[m-dev.] for review: cache references to free(alias) variables in the code generator

Zoltan Somogyi zs at cs.mu.OZ.AU
Wed Aug 19 16:24:25 AEST 1998


> Implement caching of references to free variables in the code generator.
> E.g. after unification 
> 
> 	Y = f(X)
> 
> if Y is live, we don't need to keep a reference to X, we just need
> to remember that the X is located in the first field of Y.

Do you have a test case that shows that this scheme yields better code?

> +       % code_exprn__uncache_references(Vars, Code, ExprnInfo0, ExprnInfo)
> +       %       Output Code to produce references to any variables that 
> +       %       are cached as references to fields of variables in Vars.
> +       %       Update the references in the ExprnInfo to show that
> +       %       these references have been evaluated.
> +:- pred code_exprn__uncache_references(set(var), code_tree,
> +               exprn_info, exprn_info).
> +:- mode code_exprn__uncache_references(in, out, in, out) is det.

What does "Output Code to produce references" mean?

> +%      Locations where the value needs to be placed.  Each lval in a
> +%      set(lval) should point to the same place.  The bool is yes if the
> +%      value is already in this location, otherwise it is no.
> +:- type var_refs == set(pair(bool, var_ref_stat)).

I don't know what this means.
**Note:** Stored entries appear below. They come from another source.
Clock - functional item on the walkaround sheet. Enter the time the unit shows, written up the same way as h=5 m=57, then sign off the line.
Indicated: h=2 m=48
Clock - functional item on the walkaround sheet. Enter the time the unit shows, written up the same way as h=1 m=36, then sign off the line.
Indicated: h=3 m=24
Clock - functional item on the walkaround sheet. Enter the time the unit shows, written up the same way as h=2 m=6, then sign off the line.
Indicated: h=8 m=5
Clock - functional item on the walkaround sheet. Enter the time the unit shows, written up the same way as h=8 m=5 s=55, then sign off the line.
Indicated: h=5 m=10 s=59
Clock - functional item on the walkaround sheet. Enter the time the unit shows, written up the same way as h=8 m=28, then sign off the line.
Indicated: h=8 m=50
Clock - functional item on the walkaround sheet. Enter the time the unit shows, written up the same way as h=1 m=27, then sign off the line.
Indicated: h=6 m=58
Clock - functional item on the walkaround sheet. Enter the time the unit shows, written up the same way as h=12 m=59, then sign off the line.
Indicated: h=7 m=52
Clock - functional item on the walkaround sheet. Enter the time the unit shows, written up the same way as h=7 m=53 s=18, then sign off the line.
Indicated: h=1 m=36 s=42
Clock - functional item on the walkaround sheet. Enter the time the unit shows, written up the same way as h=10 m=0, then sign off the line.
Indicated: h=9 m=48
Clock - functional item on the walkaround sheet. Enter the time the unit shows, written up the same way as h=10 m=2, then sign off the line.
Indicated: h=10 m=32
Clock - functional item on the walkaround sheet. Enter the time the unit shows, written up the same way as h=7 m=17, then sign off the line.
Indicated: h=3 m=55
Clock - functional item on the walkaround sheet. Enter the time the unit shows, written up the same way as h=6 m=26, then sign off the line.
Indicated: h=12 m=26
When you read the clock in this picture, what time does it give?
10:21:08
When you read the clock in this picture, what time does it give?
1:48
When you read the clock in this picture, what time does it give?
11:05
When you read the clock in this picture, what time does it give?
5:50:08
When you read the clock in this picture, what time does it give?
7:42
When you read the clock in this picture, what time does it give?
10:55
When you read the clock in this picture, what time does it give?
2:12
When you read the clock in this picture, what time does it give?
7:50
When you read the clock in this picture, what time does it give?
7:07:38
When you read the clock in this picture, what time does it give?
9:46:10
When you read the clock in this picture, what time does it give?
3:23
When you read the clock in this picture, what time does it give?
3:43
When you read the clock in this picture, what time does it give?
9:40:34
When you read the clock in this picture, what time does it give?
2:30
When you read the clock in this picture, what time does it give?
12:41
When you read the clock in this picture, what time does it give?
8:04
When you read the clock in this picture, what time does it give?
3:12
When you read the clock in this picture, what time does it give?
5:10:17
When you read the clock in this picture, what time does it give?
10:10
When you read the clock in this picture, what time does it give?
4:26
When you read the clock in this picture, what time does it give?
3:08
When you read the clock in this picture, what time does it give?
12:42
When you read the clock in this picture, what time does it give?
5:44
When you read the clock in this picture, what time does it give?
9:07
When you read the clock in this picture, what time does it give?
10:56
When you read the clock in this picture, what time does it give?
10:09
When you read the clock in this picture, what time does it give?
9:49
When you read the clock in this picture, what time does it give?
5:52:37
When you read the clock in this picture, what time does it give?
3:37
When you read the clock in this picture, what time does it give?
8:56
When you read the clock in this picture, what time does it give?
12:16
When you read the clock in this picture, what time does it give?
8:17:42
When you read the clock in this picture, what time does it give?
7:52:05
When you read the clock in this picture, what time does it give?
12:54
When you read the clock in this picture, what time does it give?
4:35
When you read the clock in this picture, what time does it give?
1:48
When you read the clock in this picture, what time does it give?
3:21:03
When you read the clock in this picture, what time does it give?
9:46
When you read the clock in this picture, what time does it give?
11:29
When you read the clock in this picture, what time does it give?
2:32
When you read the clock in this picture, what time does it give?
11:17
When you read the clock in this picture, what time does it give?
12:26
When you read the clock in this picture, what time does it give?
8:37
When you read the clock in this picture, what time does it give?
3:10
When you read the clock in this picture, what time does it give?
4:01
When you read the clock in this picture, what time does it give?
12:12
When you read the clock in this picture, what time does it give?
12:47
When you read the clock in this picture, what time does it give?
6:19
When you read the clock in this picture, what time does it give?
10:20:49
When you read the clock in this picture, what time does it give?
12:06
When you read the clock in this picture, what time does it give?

What lval in what set(lval)?

Since I don't know the semantics of this key data structure, I can't evaluate
the correctness of several predicates in the change.

> +:- type var_ref_stat
> +	--->	evaled(set(lval))
> +	;	cached(
> +			var,	% Var where this reference occurs.
> +			tag,	% Tag to use for dereferencing Var.
> +			int	% Field number of reference.
> +		).
> +	%;	list(set(rval)).	% AAA  A linked list of references.

The last line should be deleted or fixed (you don't want `list'
to be the third alternative in the type).

>  code_exprn__filter_out_reg_depending_refs(Refs0, Vars, Refs) :-
>  	set__to_sorted_list(Refs0, RefList0),
>  	list__map(lambda([Ref0::in, Ref::out] is det,
> -		(
> -			Ref0 = Placed - Lvals0,
> +		( Ref0 = Placed - evaled(Lvals0),
>  			set__to_sorted_list(Lvals0, LvalList0),
>  			list__filter(lambda([Lval::in] is semidet,
>  				\+ code_exprn__lval_depends_on_reg(Lval, Vars)),
>  				LvalList0, LvalList),
>  			set__list_to_set(LvalList, Lvals),
> -			Ref = Placed - Lvals
> +			Ref = Placed - evaled(Lvals)
> +		; Ref0 = _ - cached(_, _, _),
> +			Ref = Ref0
>  		)), RefList0, RefList),
>  	set__list_to_set(RefList, Refs).

Why is it ok to ignore the possibility that the cached ref is to a variable
that is stored in an Lval for which \+ lval_depends_on_reg may fail?

Other switches in this module are not formatted like this.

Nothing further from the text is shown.